E a experiência das palestras?

É uma parte importantíssima do meu trabalho, que venho desenvolvendo ao longo de mais de quinze anos. E é uma atividade que tem me levado a locais dentro e fora do Brasil, possibilitando contato com pessoas interessadas no Espiritismo e com suas diferentes realidades. Procuro conciliar a vida familiar, profissional, o ofício de escritora às palestras sobre temas que estudo e considero importantes, como a educação, a educação emocional, a mediunidade... a vivência segundo a visão filosófica espírita, enfim.  

Estando atualmente vinculada à Lachâtre, comente esse trabalho.

Meu atual vínculo com a Lachâtre abarca tarefas relativas à área editorial. O trabalho principal é de coordenação da revista Leitura Espírita, envolvendo contatos com colaboradores, pesquisa, produção, edição e revisão dos textos que compõem as suas páginas. Mas colaboro também nas edições de alguns livros do selo Lachâtre, Lachâtre Jovem e Heresis, como revisora, editora e ilustradora. E isso não me impede de fazer freelas de revisão para amigos escritores.  

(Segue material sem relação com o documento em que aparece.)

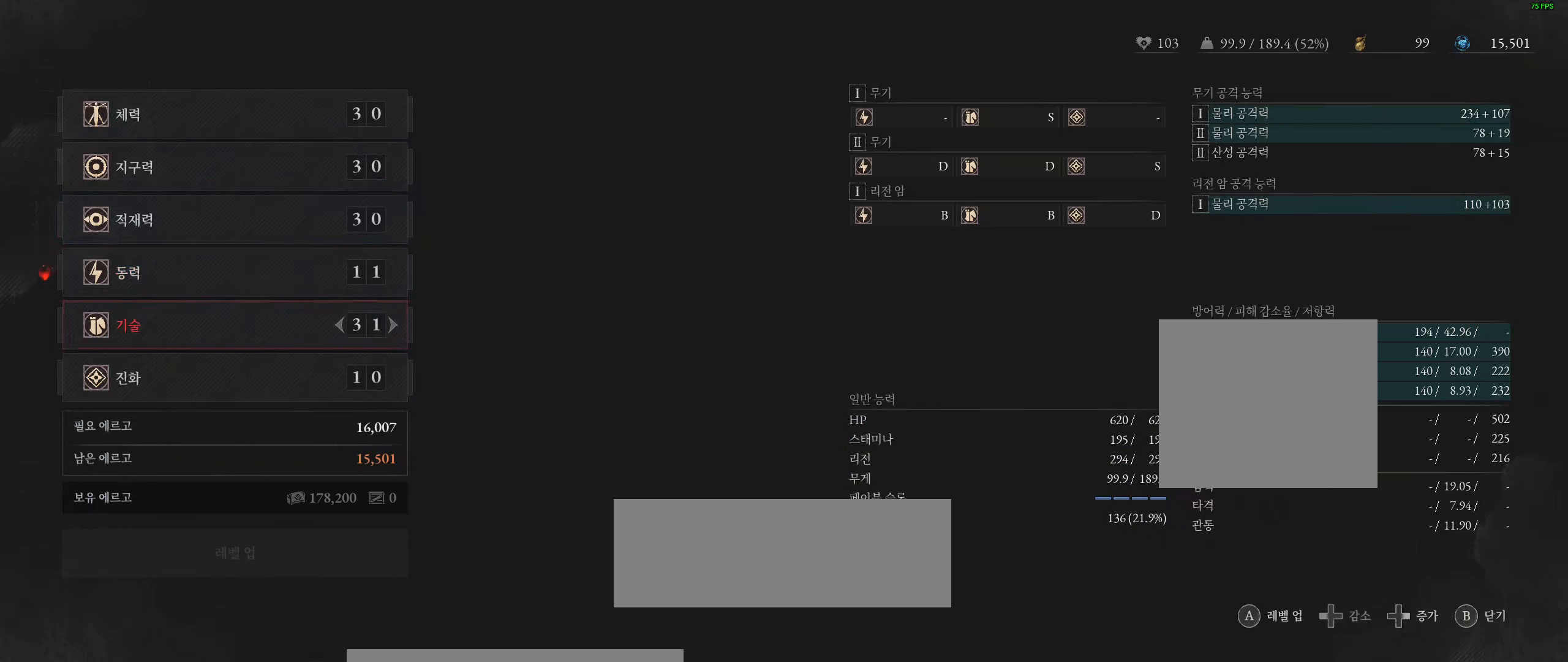
{"buttons": [], "left_stick": "center", "events": []}
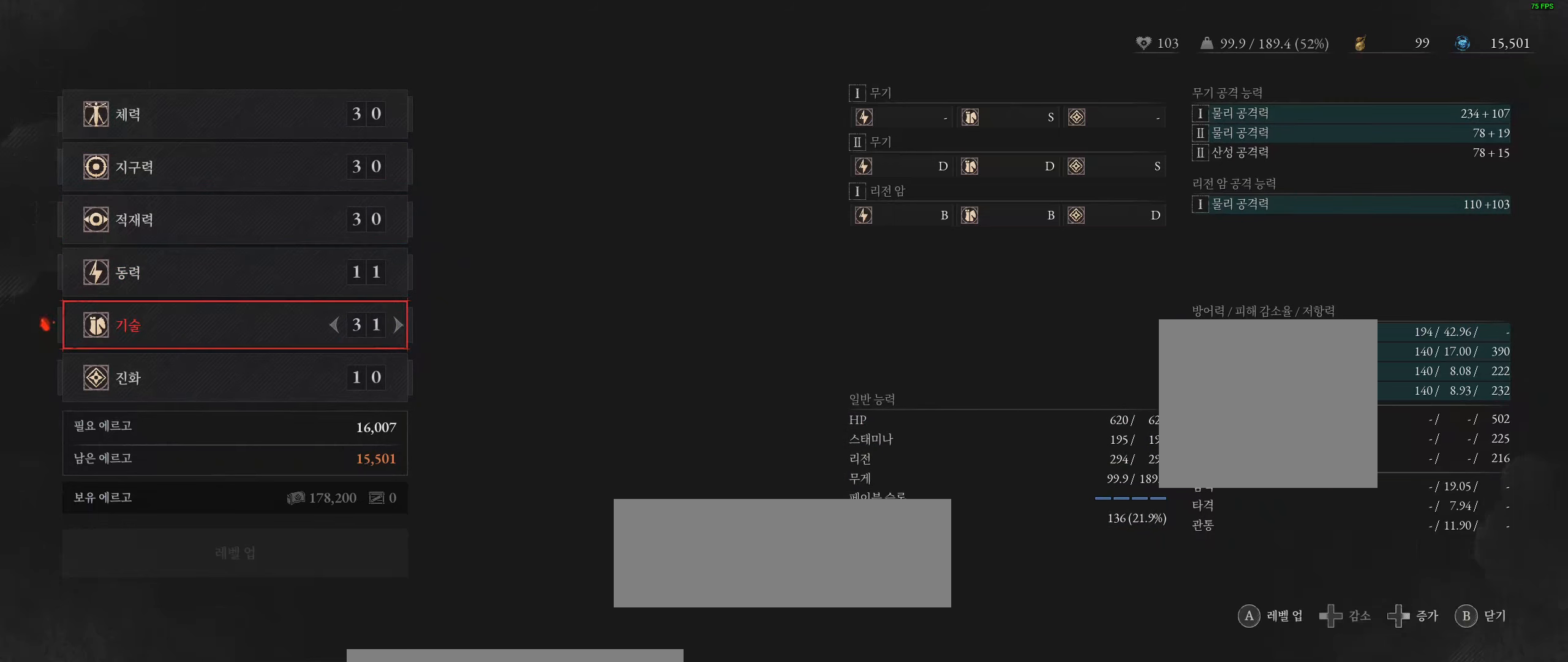
{"buttons": ["B"], "left_stick": "center", "events": [[434, "B", "down"]]}
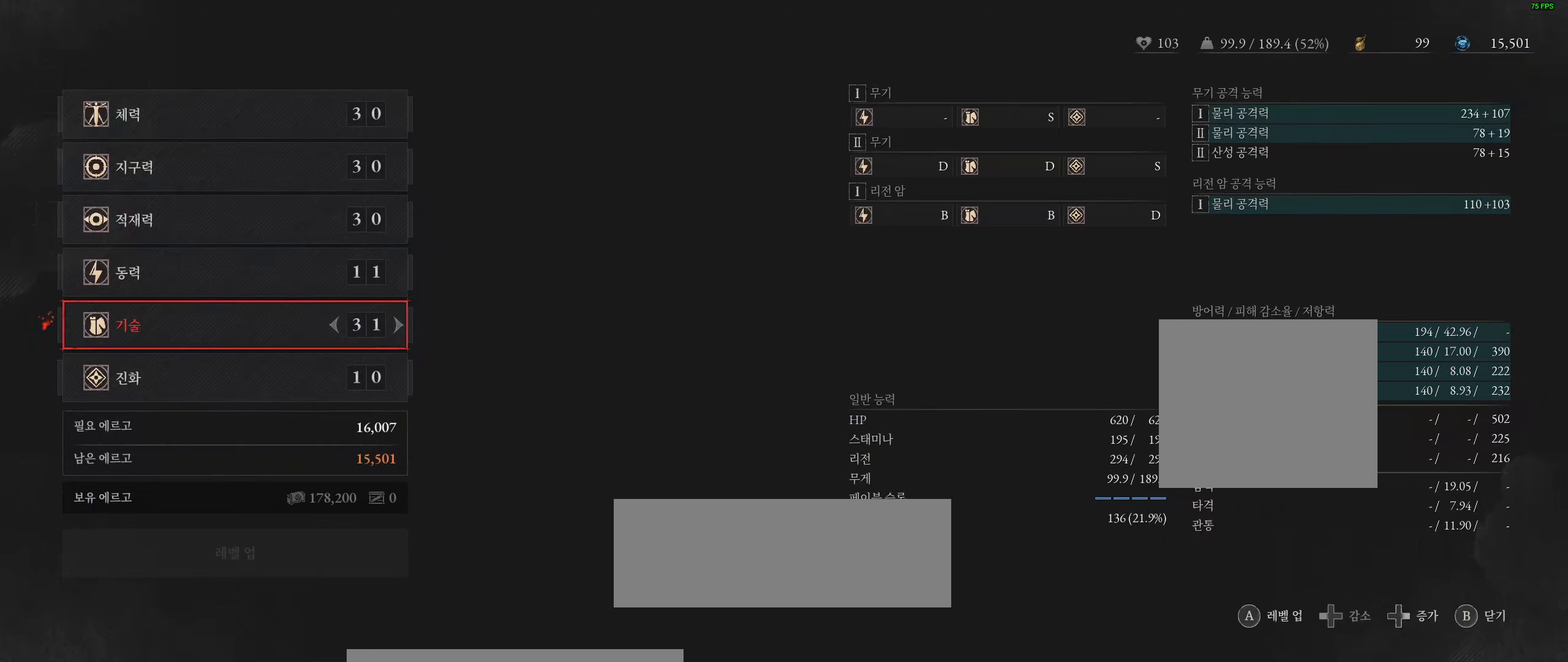
{"buttons": [], "left_stick": "center", "events": [[50, "B", "up"]]}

E a revista Leitura Espírita, como surgiu? Qual sua abrangência, tiragem e diretriz principal de sua edição?
A revista Leitura Espírita surgiu juntamente com o projeto do Instituto Lachâtre e era, originalmente, um jornal de circulação mensal. A partir da edição 14, de Julho-Agosto/2013, decidiu-se transformá-la em revista, mantendo o mesmo entusiasmo pela causa da divulgação das ideias espíritas, com qualidade e atualidade, tanto dos temas quanto do estilo de abordagem. Com tiragem de 5.000 exemplares e periodicidade bimestral, ela é distribuída em território nacional, por intermédio dos Clubes de Livros, e também integra os Pacotes Associativos do Instituto, que o interessado poderá adquirir e receber no endereço desejado.  

A recente edição especial da citada revista deu destaque a Hermínio Miranda. Em sua opinião, qual a importância desse autor para a literatura espírita?
A partida de Hermínio para a dimensão espiritual deixou uma lacuna entre nós. Como a Lachâtre concentra a maioria de suas obras publicadas, recebemos algumas manifestações de carinho, admiração e saudades. E nada seria mais justo que dedicar-lhe uma Edição Especial da revista Leitura Espírita, nossa edição 14. Como estudioso e pesquisador, Hermínio construiu uma biografia respeitável sobre bases de grande humildade intelectual e forte compromisso com a Doutrina Espírita. Seus livros, artigos e seu exemplo permanecem como legado de valor inestimável.  

Como, na sua opinião, está o atual movimento espírita, face aos desafios da atualidade - internos e externos - e também diante dos avanços da tecnologia e mesmo diante do amadurecimento da mentalidade humana?
Vejo um interesse crescente pelo Espiritismo, pelas publicações, pelos filmes sobre temas espíritas. O número de editoras espíritas cresce. Parece que ideias como reencarnação, vida espiritual e mediunidade estão se tornando mais comuns, mesmo entre não espíritas, o que reflete um fato: os fundamentos da filosofia espírita são as próprias leis naturais. Contudo entre espíritas em geral, não tenho visto um grande movimento no sentido de compreender qual era de fato a proposta de Allan Kardec, para então colocá-la em prática. Há algum culto a personalidades, prejudicial aos fins do Espiritismo, e muitos conceitos não espíritas misturados nas cabeças, desfigurando a proposta original.  

Algo marcante que gostaria de relatar de suas experiências?

Uma experiência recente e que tenho considerado frutífera é a interação possível por meio das redes sociais, algo que muito aprecio. É um meio onde encontramos pensamentos afins. Pode-se dialogar sobre ideias com mais agilidade, participar de grupos interessados em temas específicos, construir vínculos com pessoas muito bacanas e inteligentes.  

Suas palavras finais.

Gostei muito do convite para falar sobre esses assuntos que me mobilizam. A filosofia espírita é a base de minha compreensão de vida. Falar sobre Espiritismo é poder compartilhar também o importante significado que ele tem em minha existência.